• Texto:
A raíz de la pandemia de la Covid-19, el Estado nos dijo: “Tenemos que salvar la vida y, para salvar la vida, os encerramos en casa”. Yo, en cambio, pensaba aquellos días: “¿Salvar la vida? ¿Qué vida quieren salvar?” Querían salvar la Vida en mayúscula, es decir, la economía, el capital, las estructuras económicas y políticas. Es que tener una vida no quiere decir vivir. Porque tener una vida ahora quiere decir trabajar para hacerla rentable. No vivimos: tenemos una vida. Y, además, con una deuda permanente. Cómo si debiéramos algo. Somos esclavos, pero de una manera sofisticada. Porque antes la sujeción se hacía gracias a la sociedad disciplinaria. Ahora no, ahora la proclama es eres libre, las oportunidades son ante ti, depende de tú que las aproveches.
Pero ¿no hay escapatoria, pues?

• Información extraída:
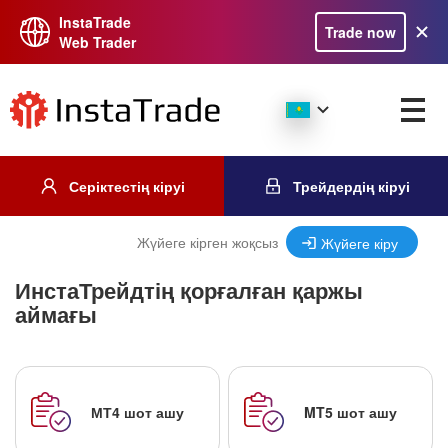
InstaTrade
Trade now
Web Trader
Серіктестің кіруі
Трейдердің кіруі
Жүйеге кірген жоқсыз
Жүйеге кіру
ИнстаТрейдтің қорғалған қаржы
аймағы
МТ4 шот ашу
MT5 шот ашу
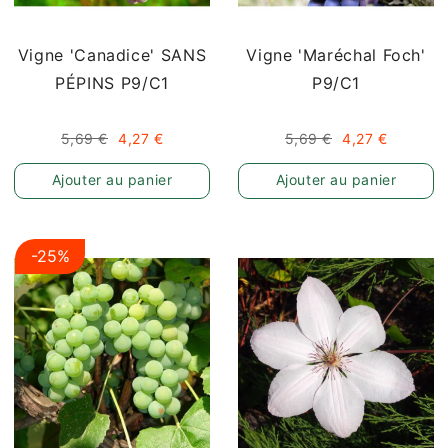
Vigne 'Canadice' SANS
Vigne 'Maréchal Foch'
PÉPINS P9/C1
P9/C1
5,69 €
4,27 €
5,69 €
4,27 €
Ajouter au panier
Ajouter au panier
-25%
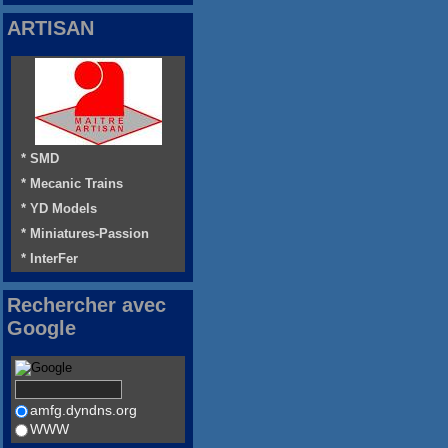
ARTISAN
* SMD
* Mecanic Trains
* YD Models
* Miniatures-Passion
* InterFer
Rechercher avec
Google
amfg.dyndns.org
WWW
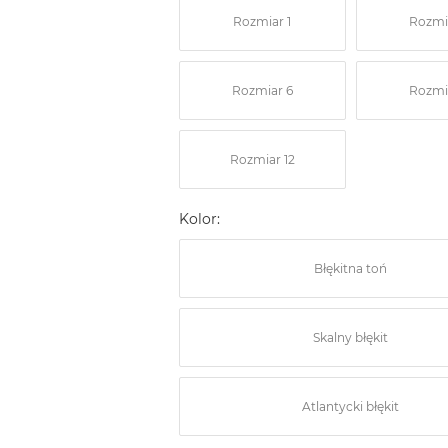
Rozmiar 1
Rozmi
Rozmiar 6
Rozmi
Rozmiar 12
Kolor:
Błękitna toń
Skalny błękit
Atlantycki błękit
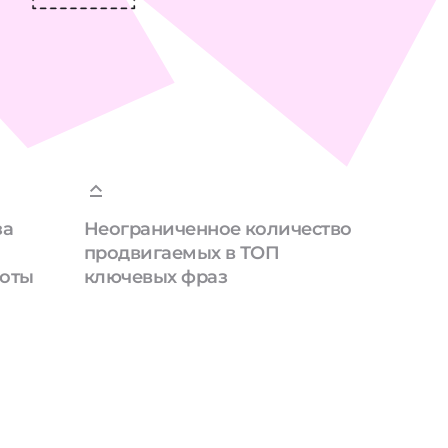
за
Неограниченное количество
продвигаемых в ТОП
боты
ключевых фраз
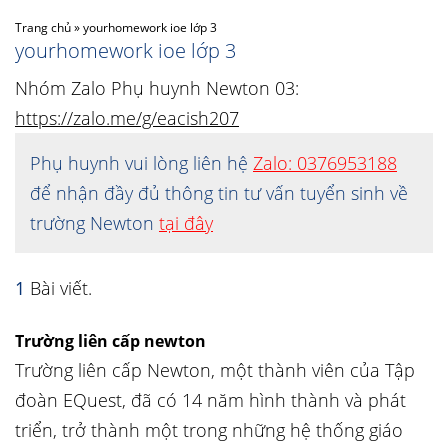
Trang chủ
»
yourhomework ioe lớp 3
yourhomework ioe lớp 3
Nhóm Zalo Phụ huynh Newton 03:
https://zalo.me/g/eacish207
Phụ huynh vui lòng liên hệ
Zalo: 0376953188
để nhận đầy đủ thông tin tư vấn tuyển sinh về
trường Newton
tại đây
1
Bài viết.
Trường liên cấp newton
Trường liên cấp Newton, một thành viên của Tập
đoàn EQuest, đã có 14 năm hình thành và phát
triển, trở thành một trong những hệ thống giáo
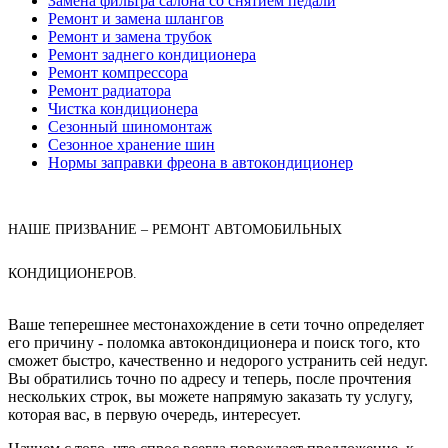
Замена фильтра салона со снятием педали
Ремонт и замена шлангов
Ремонт и замена трубок
Ремонт заднего кондиционера
Ремонт компрессора
Ремонт радиатора
Чистка кондиционера
Сезонный шиномонтаж
Сезонное хранение шин
Нормы заправки фреона в автокондиционер
НАШЕ ПРИЗВАНИЕ – РЕМОНТ АВТОМОБИЛЬНЫХ
КОНДИЦИОНЕРОВ.
Ваше теперешнее местонахождение в сети точно определяет
его причину - поломка автокондиционера и поиск того, кто
сможет быстро, качественно и недорого устранить сей недуг.
Вы обратились точно по адресу и теперь, после прочтения
нескольких строк, вы можете напрямую заказать ту услугу,
которая вас, в первую очередь, интересует.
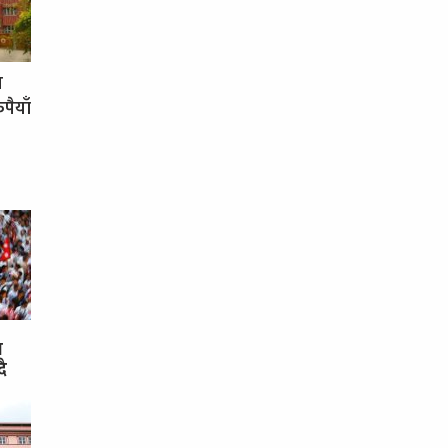
य
पैयाँ
स
दै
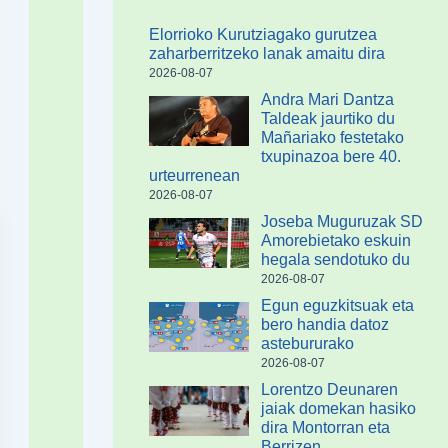
Elorrioko Kurutziagako gurutzea
zaharberritzeko lanak amaitu dira
2026-08-07
Andra Mari Dantza
Taldeak jaurtiko du
Mañariako festetako
txupinazoa bere 40.
urteurrenean
2026-08-07
Joseba Muguruzak SD
Amorebietako eskuin
hegala sendotuko du
2026-08-07
Egun eguzkitsuak eta
bero handia datoz
astebururako
2026-08-07
Lorentzo Deunaren
jaiak domekan hasiko
dira Montorran eta
Berrizen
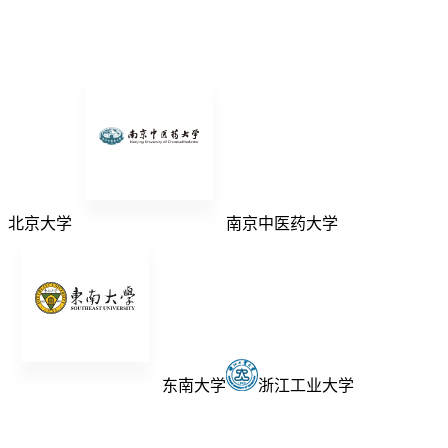
北京大学
南京中医药大学
东南大学
浙江工业大学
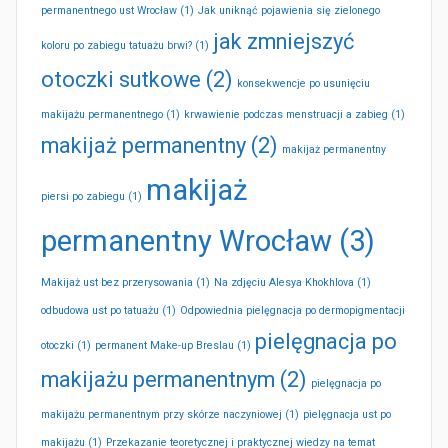
permanentnego ust Wrocław
(1)
Jak uniknąć pojawienia się zielonego
jak zmniejszyć
koloru po zabiegu tatuażu brwi?
(1)
otoczki sutkowe
(2)
konsekwencje po usunięciu
makijażu permanentnego
(1)
krwawienie podczas menstruacji a zabieg
(1)
makijaż permanentny
(2)
makijaż permanentny
makijaż
piersi po zabiegu
(1)
permanentny Wrocław
(3)
Makijaż ust bez przerysowania
(1)
Na zdjęciu Alesya Khokhlova
(1)
odbudowa ust po tatuażu
(1)
Odpowiednia pielęgnacja po dermopigmentacji
pielęgnacja po
otoczki
(1)
permanent Make-up Breslau
(1)
makijażu permanentnym
(2)
pielęgnacja po
makijażu permanentnym przy skórze naczyniowej
(1)
pielęgnacja ust po
makijażu
(1)
Przekazanie teoretycznej i praktycznej wiedzy na temat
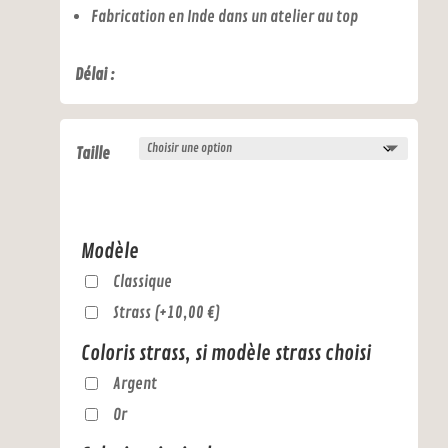
Fabrication en Inde dans un atelier au top
Délai :
Taille
Modèle
Classique
Strass
(
+
10,00
€
)
Coloris strass, si modèle strass choisi
Argent
Or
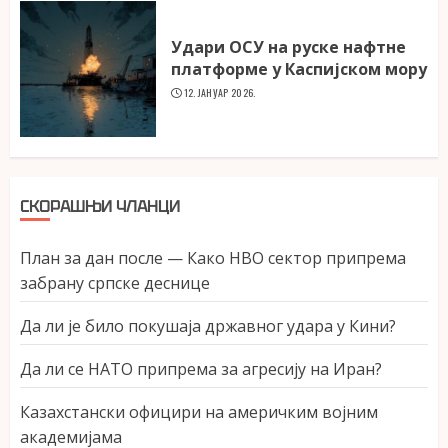
Удари ОСУ на руске нафтне
платформе у Каспијском мору
12. ЈАНУАР 2026.
СКОРАШЊИ ЧЛАНЦИ
План за дан после — Како НВО сектор припрема
забрану српске деснице
Да ли је било покушаја државног удара у Кини?
Да ли се НАТО припрема за агресију на Иран?
Казахстански официри на америчким војним
академијама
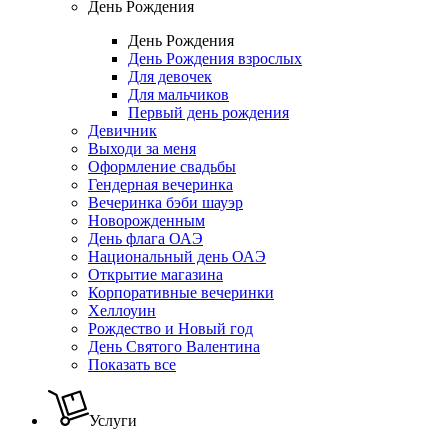
День Рождения
День Рождения
День Рождения взрослых
Для девочек
Для мальчиков
Первый день рождения
Девичник
Выходи за меня
Оформление свадьбы
Гендерная вечеринка
Вечеринка бэби шауэр
Новорожденным
День флага ОАЭ
Национальный день ОАЭ
Открытие магазина
Корпоративные вечеринки
Хеллоуин
Рождество и Новый год
День Святого Валентина
Показать все
Услуги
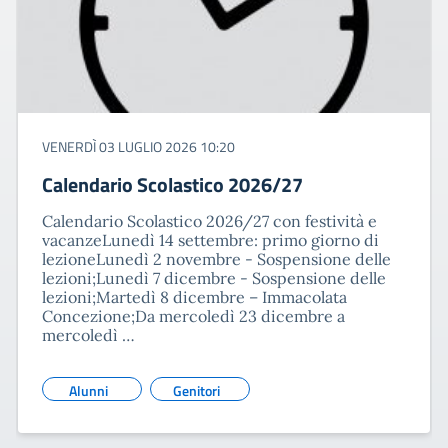
VENERDÌ 03 LUGLIO 2026 10:20
Calendario Scolastico 2026/27
Calendario Scolastico 2026/27 con festività e
vacanzeLunedì 14 settembre: primo giorno di
lezioneLunedì 2 novembre - Sospensione delle
lezioni;Lunedì 7 dicembre - Sospensione delle
lezioni;Martedì 8 dicembre – Immacolata
Concezione;Da mercoledì 23 dicembre a
mercoledì …
Alunni
Genitori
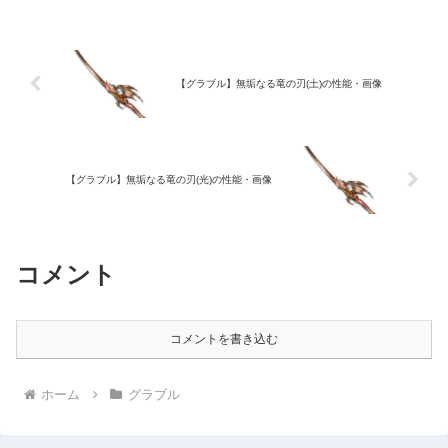
【グラブル】無垢なる竜の刃(土)の性能・画像
【グラブル】無垢なる竜の刃(光)の性能・画像
コメント
コメントを書き込む
ホーム
グラブル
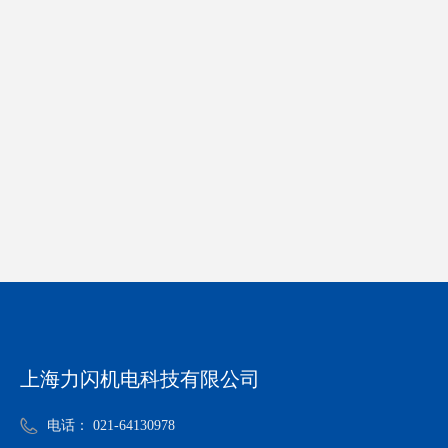
上海力闪机电科技有限公司
电话：
021-64130978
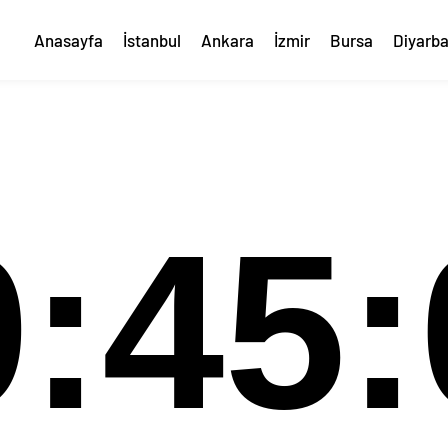
Anasayfa
İstanbul
Ankara
İzmir
Bursa
Diyarba
9:45:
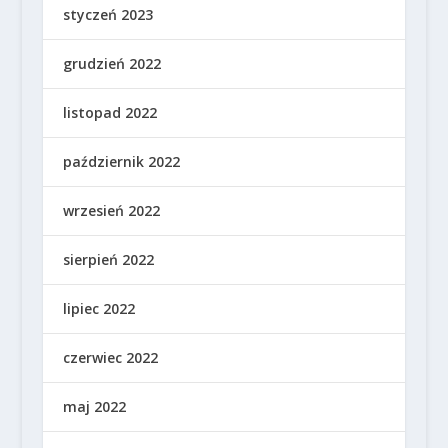
styczeń 2023
grudzień 2022
listopad 2022
październik 2022
wrzesień 2022
sierpień 2022
lipiec 2022
czerwiec 2022
maj 2022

• Consigna:
Contesta brevemente, según el texto sobre la pandemia:
1. ¿Qué dijo el Estado a raíz de la pandemia de la Covid-19?
2. ¿Qué quiere decir ahora tener una vida?
3. ¿Gracias a qué se hacía antes la sujeción?

• Respuesta:
1. Que había que salvar la vida y que, para salvarla, nos encerraban en casa.
2. Trabajar para hacerla rentable.
3. Gracias a la sociedad disciplinaria.